I shoot up, in total panic. I touch my face and start crying. It hurts. It still feels like there are more and more cuts appearing.

"Stop! Please"
I say sobbing and get up.

I can't stop crying, eventhough I try to tell myself it was just a dream and try to breathe calmy, I just can't stop.

I get up and stagger out of my room, letting the wooden door silently, fall shut behind me and open the door of the room next to mine.
I walk in and let that door fall shut again. Suddenly someone gets up out of the bed, looking at me confused.

"It wont stop!"
I say sobbing

"Hey! It's okay. Just...sit."
Katsuki says and helps me walk over to his bed.

"It wont stop! Help me!"
I say crying

"You have to fucking snap out of it"
He says and carefully puts a hand on my shoulder.

"It's okay...you had a nightmare again, didn't you?"
He adds

I nod

"Well, I'm here now, so it'll be all okay. You're not dreaming anymore and you wont get hurt"
He says slowly, stroking my hair

"But they hurt"
I sigh quietly, having calmed down a little.

"What hurts?"

"The cuts"

"Where?"

"My face"

"There are none on your face. It's beautiful as ever."

"Don't say that!"
I say.
When he said it, just nonchalantly like that, I calmed down. A lot. I was completely ripped my out of the spiral of panic I was going down.

Just now, I realize, I actually came here, without thinking about it.
Out of reflex.

~~
Bakugou POV

"I-I'm really sorry I came here. I wasn't thinking. Sorry I woke you up"
He says

Ah shit
I knew it
He has that really fucking cute look on his face.

''So adorable"
I mumble

"What?"

"I mean...I was awake anyway. I slept all day, so yeah..."

"Why?"

"Dunno. Just felt like it.'

"Are you bothered by what happened in the hospital?"
He asks

I realize I'm still standing infront of him.
I plop onto the floor, sitting infront of him and looking up at him.

"I mean...yeah. I couldn't punch you back. That sucked."

"Stay serious"
He says and nudges my hand with his foot.

"I... just...don't know, man."

"If you can't say it, I'll go first."
He says and I nod

"I'm sorry I dumped you. I have feelings for you, which I'm confident aren't feelings I'd have for a friend."
He continues

"So. What about you?"
He adds

"I.............'m not gonna talk about this."

"Yes you are."

"No I'm not"

"Yes. You are"

"You're a meanie"

"So be it."

"Okay... I... guess like you a lot. To be exact...I fell in love with you a while ago. I'm real sorry I friend zoned you. I guess I was just- no nevermind."

"Scared? Anxious? Worried?"

''Yeah.
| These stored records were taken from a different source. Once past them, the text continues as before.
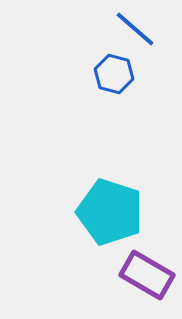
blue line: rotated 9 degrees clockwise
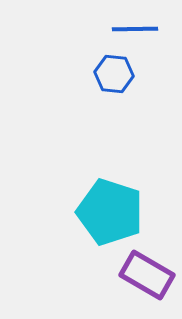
blue line: rotated 42 degrees counterclockwise
blue hexagon: rotated 9 degrees counterclockwise
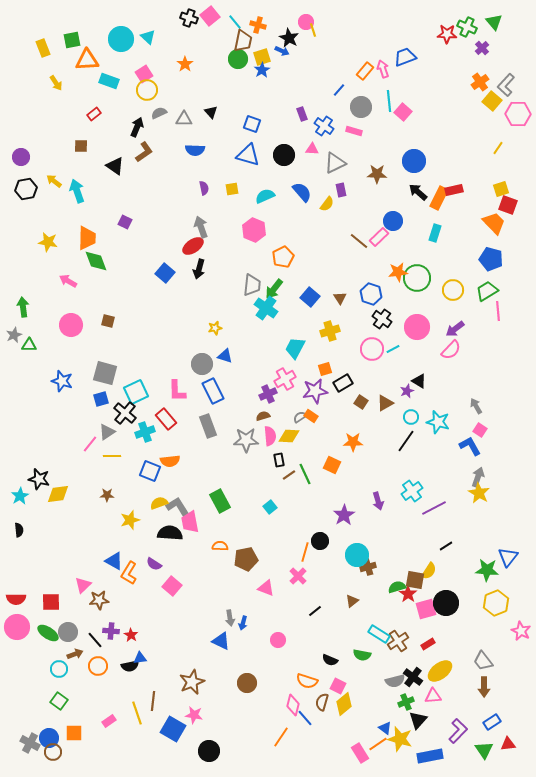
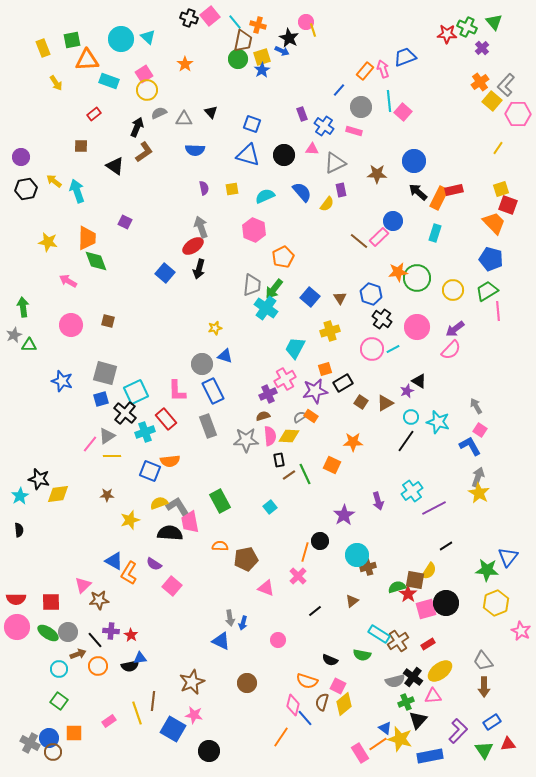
gray triangle at (107, 432): moved 4 px down
brown arrow at (75, 654): moved 3 px right
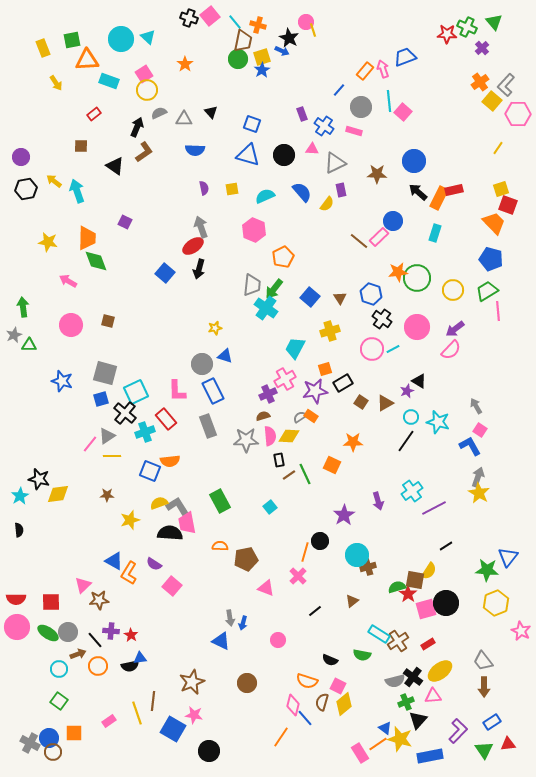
pink trapezoid at (190, 522): moved 3 px left, 1 px down
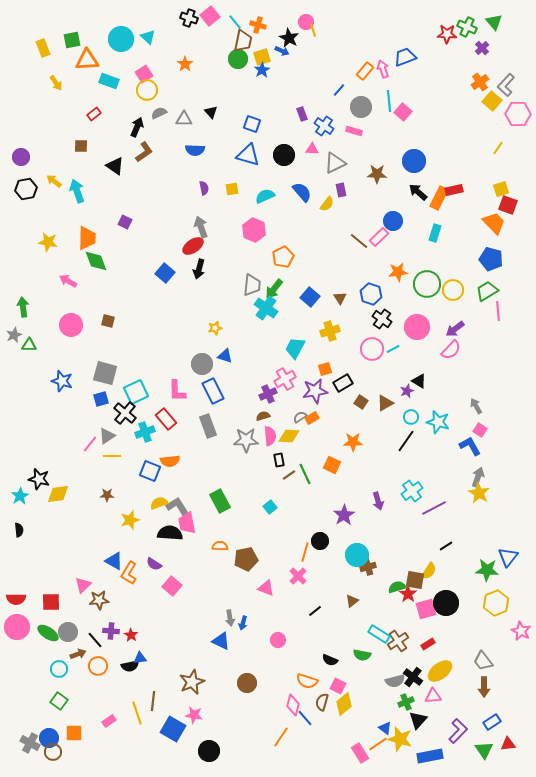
green circle at (417, 278): moved 10 px right, 6 px down
orange rectangle at (311, 416): moved 1 px right, 2 px down; rotated 64 degrees counterclockwise
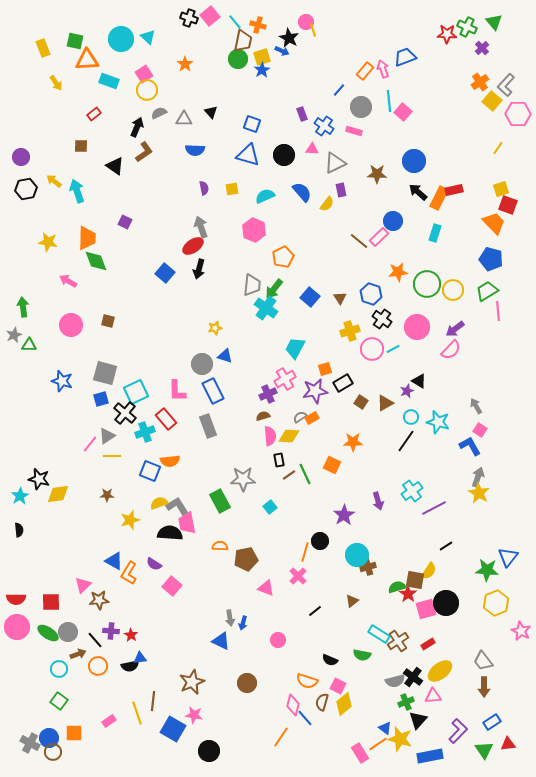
green square at (72, 40): moved 3 px right, 1 px down; rotated 24 degrees clockwise
yellow cross at (330, 331): moved 20 px right
gray star at (246, 440): moved 3 px left, 39 px down
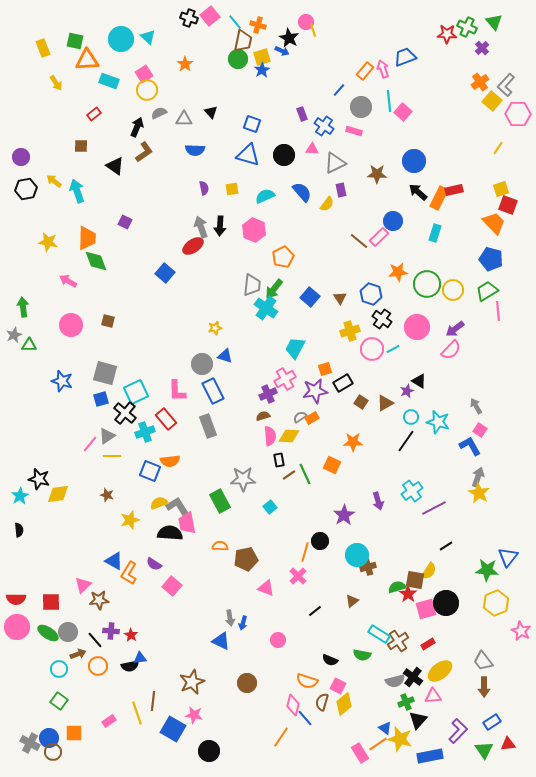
black arrow at (199, 269): moved 21 px right, 43 px up; rotated 12 degrees counterclockwise
brown star at (107, 495): rotated 16 degrees clockwise
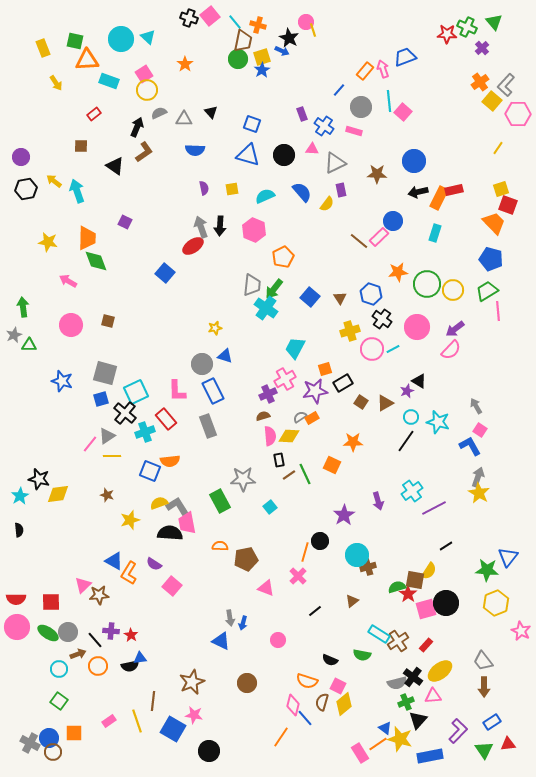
black arrow at (418, 192): rotated 54 degrees counterclockwise
brown star at (99, 600): moved 5 px up
red rectangle at (428, 644): moved 2 px left, 1 px down; rotated 16 degrees counterclockwise
gray semicircle at (395, 681): moved 2 px right, 2 px down
yellow line at (137, 713): moved 8 px down
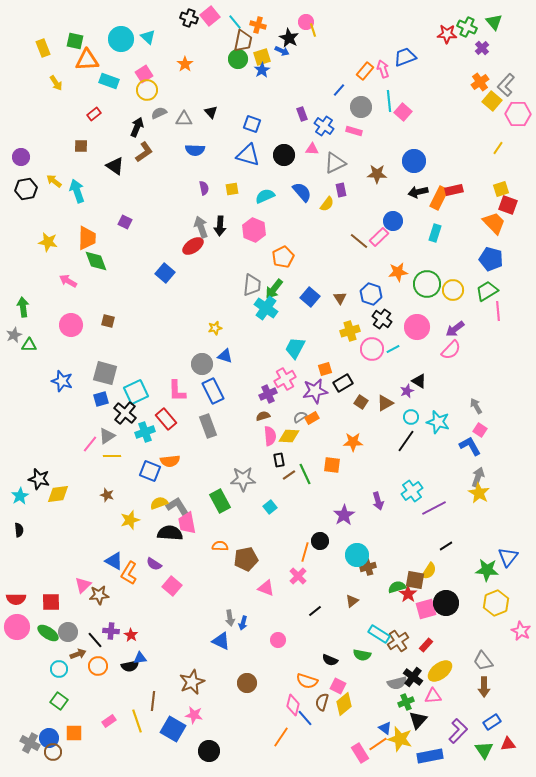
orange square at (332, 465): rotated 18 degrees counterclockwise
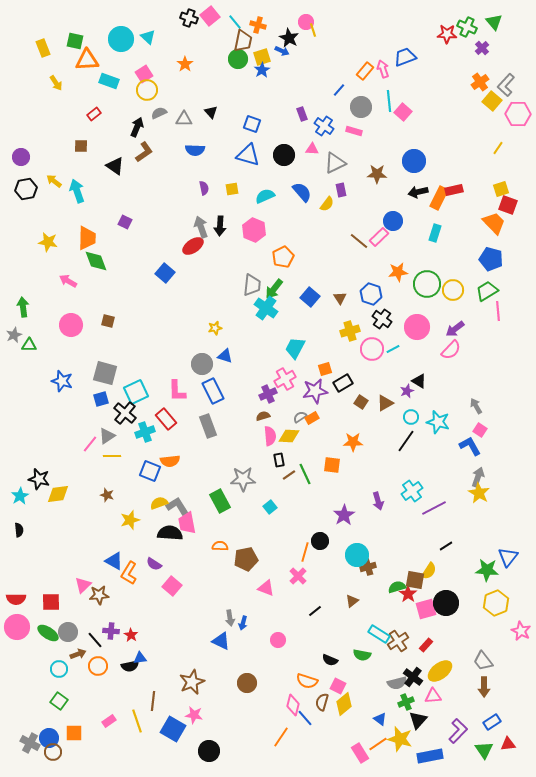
blue triangle at (385, 728): moved 5 px left, 9 px up
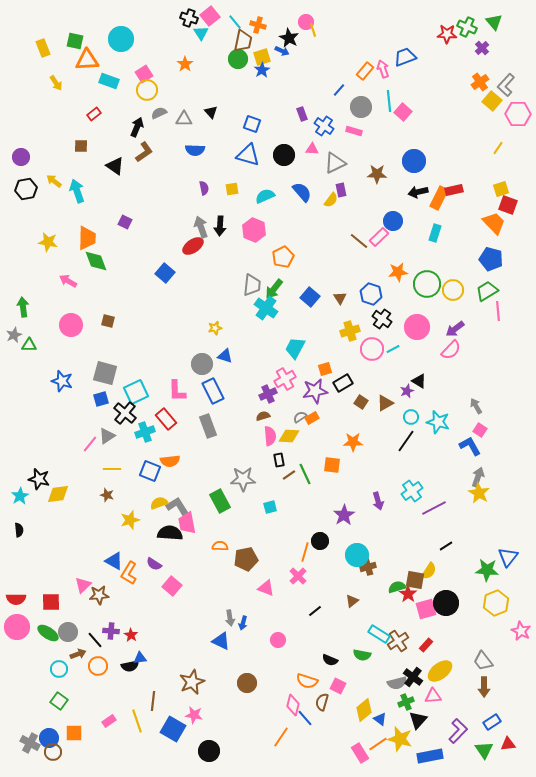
cyan triangle at (148, 37): moved 53 px right, 4 px up; rotated 14 degrees clockwise
yellow semicircle at (327, 204): moved 4 px right, 4 px up
yellow line at (112, 456): moved 13 px down
cyan square at (270, 507): rotated 24 degrees clockwise
yellow diamond at (344, 704): moved 20 px right, 6 px down
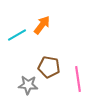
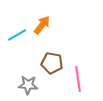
brown pentagon: moved 3 px right, 4 px up
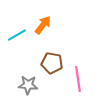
orange arrow: moved 1 px right
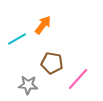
cyan line: moved 4 px down
pink line: rotated 50 degrees clockwise
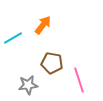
cyan line: moved 4 px left, 1 px up
pink line: moved 1 px right, 1 px down; rotated 60 degrees counterclockwise
gray star: rotated 12 degrees counterclockwise
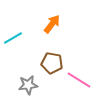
orange arrow: moved 9 px right, 1 px up
pink line: rotated 40 degrees counterclockwise
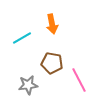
orange arrow: rotated 132 degrees clockwise
cyan line: moved 9 px right
pink line: rotated 30 degrees clockwise
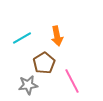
orange arrow: moved 5 px right, 12 px down
brown pentagon: moved 8 px left; rotated 30 degrees clockwise
pink line: moved 7 px left, 1 px down
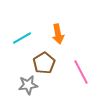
orange arrow: moved 1 px right, 2 px up
pink line: moved 9 px right, 9 px up
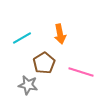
orange arrow: moved 2 px right
pink line: rotated 45 degrees counterclockwise
gray star: rotated 18 degrees clockwise
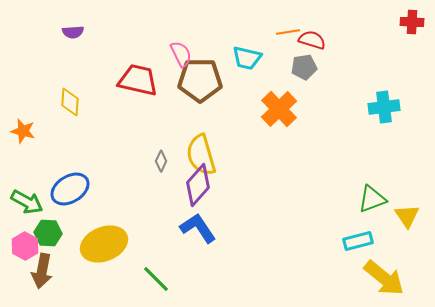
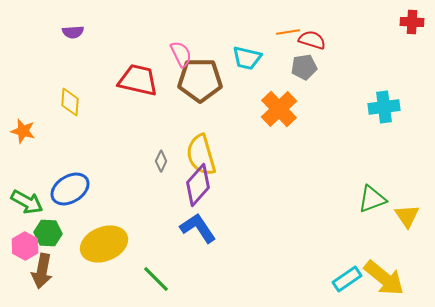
cyan rectangle: moved 11 px left, 38 px down; rotated 20 degrees counterclockwise
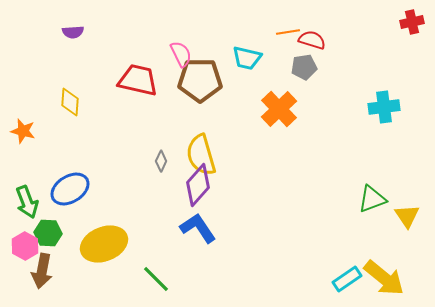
red cross: rotated 15 degrees counterclockwise
green arrow: rotated 40 degrees clockwise
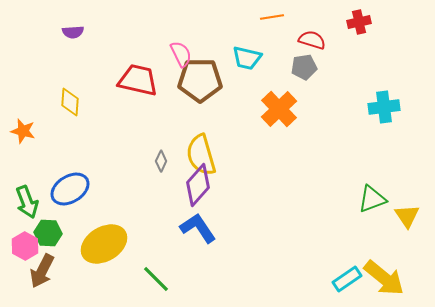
red cross: moved 53 px left
orange line: moved 16 px left, 15 px up
yellow ellipse: rotated 9 degrees counterclockwise
brown arrow: rotated 16 degrees clockwise
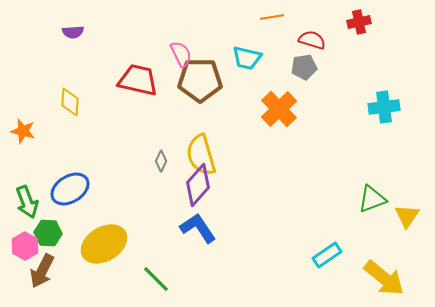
yellow triangle: rotated 8 degrees clockwise
cyan rectangle: moved 20 px left, 24 px up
Whatever. I guess"

"Yeah, well so am I. But it's even scarier if you aren't there. With me."
He says and sits on the floor too

"Yeah. Same here"
I say and smile.

He comes closer and crawls on my lap, then puts his arms around my neck.
I kiss him and he pulls me closer.
He is practically clinging to me. It feels like I'm being sucked in.

A tear runs down his cheek and falls onto mine.
I pull away and wipe it away.

"You're a real crybaby."
I say and kiss him again.

My hand slides under his shirt amd I pull it off carefully.
I kiss his neck, when I leave a hickey, I can hear him groaning, while suppressing a moan.

When I open an eye, I can see his arm. It's covered in scars.
I pull away and kiss them gently.

"I don't care how fucked you are."
I say and caress his cheek

"I really love you Bakugou"
He says, leaning his forehead against mine.

I pull out the tag from under my shirt and hold it up

"Yeah. I know"
I say and grin

He shakes his head and laughs a little
"You're a dumbass"

~~

1091 words.

Yes this is me actively trying to write smut. Your welcome.